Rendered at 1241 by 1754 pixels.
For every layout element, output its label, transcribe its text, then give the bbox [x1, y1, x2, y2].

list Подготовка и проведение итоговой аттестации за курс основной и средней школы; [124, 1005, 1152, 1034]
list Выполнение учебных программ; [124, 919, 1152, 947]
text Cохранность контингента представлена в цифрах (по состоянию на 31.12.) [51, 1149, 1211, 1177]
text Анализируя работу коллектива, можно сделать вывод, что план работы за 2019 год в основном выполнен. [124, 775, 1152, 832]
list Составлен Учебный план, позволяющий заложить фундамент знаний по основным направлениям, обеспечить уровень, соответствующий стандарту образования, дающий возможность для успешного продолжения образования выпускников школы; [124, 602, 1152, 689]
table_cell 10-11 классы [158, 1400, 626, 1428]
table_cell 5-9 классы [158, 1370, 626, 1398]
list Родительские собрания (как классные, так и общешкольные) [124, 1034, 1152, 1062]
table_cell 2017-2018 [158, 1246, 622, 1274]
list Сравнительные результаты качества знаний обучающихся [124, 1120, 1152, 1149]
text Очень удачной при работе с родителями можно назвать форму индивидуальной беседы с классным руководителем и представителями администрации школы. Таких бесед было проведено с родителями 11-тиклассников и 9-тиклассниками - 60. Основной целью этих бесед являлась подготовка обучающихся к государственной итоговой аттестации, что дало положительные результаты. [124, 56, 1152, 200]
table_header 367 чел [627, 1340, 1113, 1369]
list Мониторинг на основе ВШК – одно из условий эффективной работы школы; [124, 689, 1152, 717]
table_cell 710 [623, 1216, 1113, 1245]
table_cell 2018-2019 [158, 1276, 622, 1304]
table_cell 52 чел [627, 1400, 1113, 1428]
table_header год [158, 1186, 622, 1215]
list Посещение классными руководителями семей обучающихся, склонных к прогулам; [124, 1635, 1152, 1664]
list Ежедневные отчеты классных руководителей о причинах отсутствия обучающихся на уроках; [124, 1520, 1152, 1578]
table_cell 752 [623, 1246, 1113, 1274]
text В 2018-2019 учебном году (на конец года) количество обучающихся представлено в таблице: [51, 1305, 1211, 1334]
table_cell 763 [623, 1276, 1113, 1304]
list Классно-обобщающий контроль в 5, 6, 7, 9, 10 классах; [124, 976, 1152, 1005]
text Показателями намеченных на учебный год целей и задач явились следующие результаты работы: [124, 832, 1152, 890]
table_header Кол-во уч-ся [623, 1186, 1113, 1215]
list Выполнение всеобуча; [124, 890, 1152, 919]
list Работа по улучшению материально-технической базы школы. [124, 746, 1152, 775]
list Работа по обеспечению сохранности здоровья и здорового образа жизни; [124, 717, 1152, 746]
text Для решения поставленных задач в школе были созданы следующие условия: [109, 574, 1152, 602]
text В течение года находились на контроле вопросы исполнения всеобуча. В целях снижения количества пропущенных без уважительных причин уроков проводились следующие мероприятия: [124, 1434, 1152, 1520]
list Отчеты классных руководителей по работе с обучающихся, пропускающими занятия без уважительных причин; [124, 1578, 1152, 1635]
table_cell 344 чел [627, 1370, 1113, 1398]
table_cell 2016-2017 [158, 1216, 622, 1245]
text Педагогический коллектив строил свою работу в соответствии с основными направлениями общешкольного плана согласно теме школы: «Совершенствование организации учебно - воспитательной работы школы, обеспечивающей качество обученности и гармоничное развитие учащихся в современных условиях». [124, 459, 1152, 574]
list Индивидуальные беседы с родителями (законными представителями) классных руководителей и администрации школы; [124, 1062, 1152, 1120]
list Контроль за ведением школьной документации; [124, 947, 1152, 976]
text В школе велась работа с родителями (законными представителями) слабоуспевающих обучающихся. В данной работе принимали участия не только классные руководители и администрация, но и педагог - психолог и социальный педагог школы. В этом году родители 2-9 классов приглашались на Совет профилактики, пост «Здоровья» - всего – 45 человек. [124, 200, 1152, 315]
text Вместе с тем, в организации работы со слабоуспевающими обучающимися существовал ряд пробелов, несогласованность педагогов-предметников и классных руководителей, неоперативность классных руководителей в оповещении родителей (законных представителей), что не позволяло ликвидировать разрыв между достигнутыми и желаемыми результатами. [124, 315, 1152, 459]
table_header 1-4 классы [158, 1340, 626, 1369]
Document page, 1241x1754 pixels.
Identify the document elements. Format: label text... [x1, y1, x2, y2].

-*-

= TO-DO ITEM =
Across the listing above, how many lines include the word "уважительных"? Answer with only the number.

= COMPLETED EXERCISE =
2